Bitcoin Definition and Meaning

Bitcoin Definition and Meaning

Bitcoin is the world’s first digital currency. It is a virtual payment system that is completely decentralized, i.e. not regulated by the classic, central banking system. The price of the coins (= currency unit; named per currency with a specific abbreviation) fluctuates strongly, but is many times higher than that of other crypto currencies. Users can buy Bitcoins, generate (mine) them themselves, exchange them for other monetary units, pay with them or keep them as an investment. Which of these makes sense depends on the individual wishes of each one.

  • Bitcoin is a digital means of payment with a high degree of anonymity.
  • It is a cryptocurrency that you can create yourself (through so-called mining), buy and trade.
  • The main points of criticism are a relatively high price and a structural growth problem.

What are cryptocurrencies?

Cryptocurrencies are digital means of exchange based on a cryptographic protocol, ie based on an electronic, encrypted system. Its mostly public network protocol enables simultaneous use by various users and makes it possible to trade with it internationally without a central control or distribution authority. Cryptocurrencies are limited in their number of coins or are “mineable”. This means that either their units are fixed and available from the start or they can be created (“digged” or “mined”) at will or with a maximum limit. For this, the applied algorithm, a kind of programmed solution pattern for mathematical tasks, is decisive, which can vary depending on the motto.

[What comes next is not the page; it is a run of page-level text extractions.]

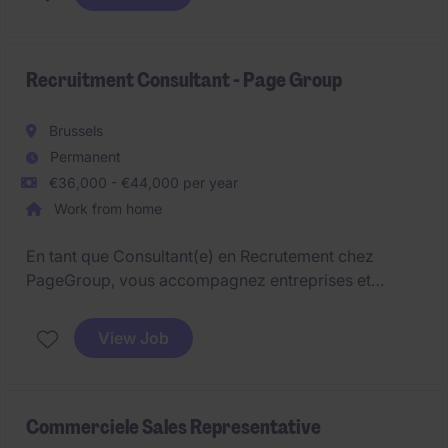
op zoek naar een gedreven Senior sales consultant
die commerciële flair combineert met een sterke
people mindset.
Recruitment Consultant - Page Group
Brussels
Permanent
€36,000 - €44,000 per year
Work from home
En tant que Consultant(e) en Recrutement chez
PageGroup, vous accompagnez entreprises et
candidats tout au long du processus de recrutement.
Vous combinez approche commerciale et expertise
View Job
du marché pour identifier les meilleurs talents et
construire des partenariats durables.
Commerciele Sales Representative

The data arising from all sub-processes are stored on the cryptocurrency’s own blockchain, a continuously expandable chain of data. This structure, which is comparable to a list or a register, is divided into sub-units, so-called “blocks”. Structurally, each new data storage means adding a new block to the existing chain. This increases the amount of data stored and the chain gains in data length and “grows” with it. The data includes, among other things, the time of the transaction, the total and the sender / recipient – each encrypted, which ensures anonymity. This means that every action within the decentralized network is clearly traceable, which is why blockchains are also referred to as a type of digital accounting.

What is bitcoin

The mother of all cryptocurrencies was released in 2009. It comprises the currency unit (coin) BTC and a peer-to-peer network, with the help of which bitcoins are generated, transferred and stored. The motto has a limited number of coins of 21 million and can be mined. Their basic idea is to guarantee their users maximum independence as a global and decentralized means of payment and transaction and to provide them with an anonymous, free payment and exchange medium. Bitcoin is not only considered the mother of all cryptocurrencies, but also a blockchain pioneer in this area. There are now Bitcoin spin-offs, such as Bitcoin Cash or Bitcoin Gold. These use blockchain and source code from Bitcoin, but have modified the software.

Bitcoin technology

The Bitcoin network protocol is based on open source software that manages the blockchain, enables transfers and makes payment units accessible. Bitcoin works with a proof-of-work algorithm (PoW for short), an energy- and computer-power-intensive solution mechanism that relatively decelerates the transaction or mining process in order to better protect it from misuse. Anyone can participate in the Bitcoin system, but mining requires special software.

All data changes or additions are saved on the own Bitcoin blockchain and can be traced transparently. BTC transactions are considered relatively safe. This is due to the digital signatures used, a combination of a private key and a public verification key, i.e. a combination of cryptographic information that can be controlled between secret and openly visible via an algorithm. For the user, this means that he sends his transaction privately, but it is publicly encrypted in the confirmation pool, i.e. it is received anonymously.

Where can I buy and sell Bitcoin?

BTC can be exchanged for other digital currencies or fiat currencies (here: funds issued by central authorities; e.g. euros, US dollars) on online exchanges (= exchanges for digital currencies). Some of such online platforms are for example: Binance, Bitfinex, Coinbase or Anycoindirect. The range of possible exchange pairs is large, after all, Bitcoin is probably the best-known coin that has been on the market for the longest time. There is usually a small transaction fee for every purchase or sale. In Germany, costs can usually be paid via instant transfer or credit card payment.

For every action on an online exchange, registration is required, which in the vast majority of cases is free and easy. In addition, the user needs a so-called wallet, a type of electronic wallet in which the coins are kept and from which or into the transactions. There are mobile, desktop or hardware versions for this, whereby only the latter have to be purchased. All software versions are available for download. Hardware wallets are particularly secure, device-independent and the best, because they are the safest, option for larger sums of money.

Bitcoin mining: generating coins

Bitcoin mining means that new blocks are found and added to the blockchain, which then become newly issued payment units. Mining also confirms transactions. So-called miners are rewarded for their services with the Bitcoin transaction fee. The number of BTC paid out will decrease over time as a cap has been set for Bitcoin. Bitcoin uses the SHA-256 PoW algorithm to mine its coins. Mining needs a lot of computing power and the energy consumption is therefore very high. In addition, expensive, special mining software (so-called ASICs) is required. This can call into question the lucrative nature of mining.